Now this question is often tricky, as answering you’re Lebanese can have several effects, some of them unpleasant (as in: Lebanese huh? Sleazy disgusting stare, wink wink) (damn you Haifa Wehbe) (damn you patriarchy) but I took the plunge anyway and gave him my Cedarland origins. Aha! Lebanese huh? Can I have you number? As he wasn’t sleazy or invading my private space Or giving me horrid winks, I politely said no ( I’m married you see) ( gGod sometimes it really does serve me well) and he went his way, wishing us good luck and carrying on his buoyant journey. He said he’d been in Morocco only for a few weeks: I couldn’t help wishing him well, and hoping he’ll still fire fuck yous to inconsiderate drivers.
This left me and my cabbie on our way to a teeny street tucked away in les orangers, taking on our way a Lalla going about her business in another part of Rabat. After circling the orangers for about ten minutes it became acutely clear that I didn’t know where I was going, that my cabbie didn’t know where I was going and that it was a bit of a problem. Automatically, Cabbie and Lalla made it their own private mission to drop me at the exact point I should be dropped if their life depended on it. Loubnanyah? Asked Lalla with a grin. Naam, said yours truly with an even bigger grin. Ahlan! You have to learn maghrebi! We’ll find where you need to go! And with that all other plans were put to a halt and the quest began. So here I was, sitting at the back, stuttering apologies for wasting people’s time ( I’ve lived in Geneva, city where if you’re not polite, you can be shunt out of Switzerland by Calvin or something) Cabbie asking on his left, Lalla on her right, until we arrived, me still apologizing, them still shouting words of welcome.
When I retold that story to my Moroccan best friend, she said they loved Lebanese, to which I just think that it’s not that they love the Lebanese, it’s just that they themselves were kind.

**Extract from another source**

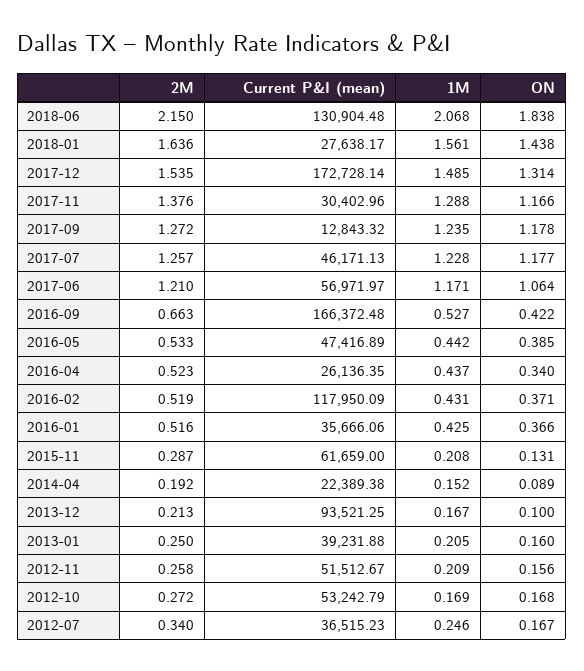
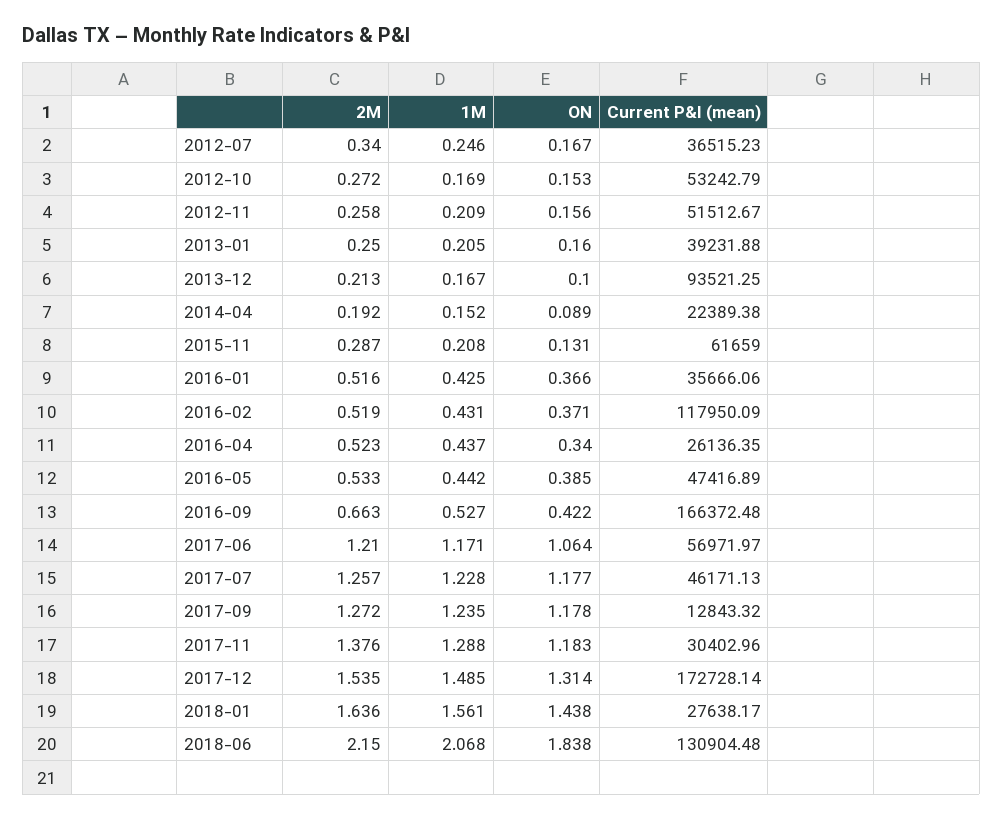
ON, 2017-11: 1.166 -> 1.183
ON, 2012-10: 0.168 -> 0.153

Mind you, I often heard the ‘we love the Lebanese’ claim in Tunis, Egypt and now Morocco. If we loved ourselves as a people as much as other people love us, we would have gotten rid of our appalling so called politics a long, long time ago, but anyway, I digress.
Talks of elections, constitution reviews, organic laws and 20th February movements, slut walks and Islamist political parties rolled during two days, and I found myself back on the plane to Beirut, my mouth full of cornes de gazelle and my mind and heart set on Moroccan tales.